**To do:** Please rewrite everything from the line containing "Deux autres fontaines sont répertoriées dans" down to the end of the material, putting "promenade" in place of "visite" and leaving all else unchanged. Give back only those lines.
++++ Records provided ++++
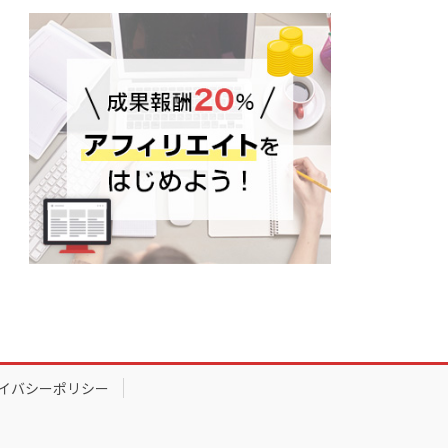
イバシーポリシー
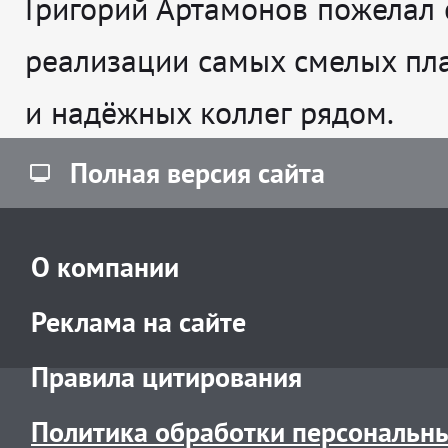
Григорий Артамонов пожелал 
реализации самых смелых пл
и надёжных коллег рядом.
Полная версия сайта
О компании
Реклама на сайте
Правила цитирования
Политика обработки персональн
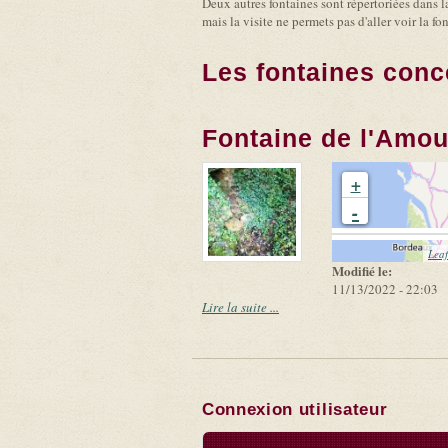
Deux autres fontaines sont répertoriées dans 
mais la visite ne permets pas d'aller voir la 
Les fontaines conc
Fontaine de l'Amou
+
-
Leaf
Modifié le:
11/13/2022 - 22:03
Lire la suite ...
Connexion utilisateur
++++
**Your solution:**
Deux autres fontaines sont répertoriées dans 
mais la promenade ne permets pas d'aller voir la 
Les fontaines conc
Fontaine de l'Amou
+
-
Leaf
Modifié le:
11/13/2022 - 22:03
Lire la suite ...
Connexion utilisateur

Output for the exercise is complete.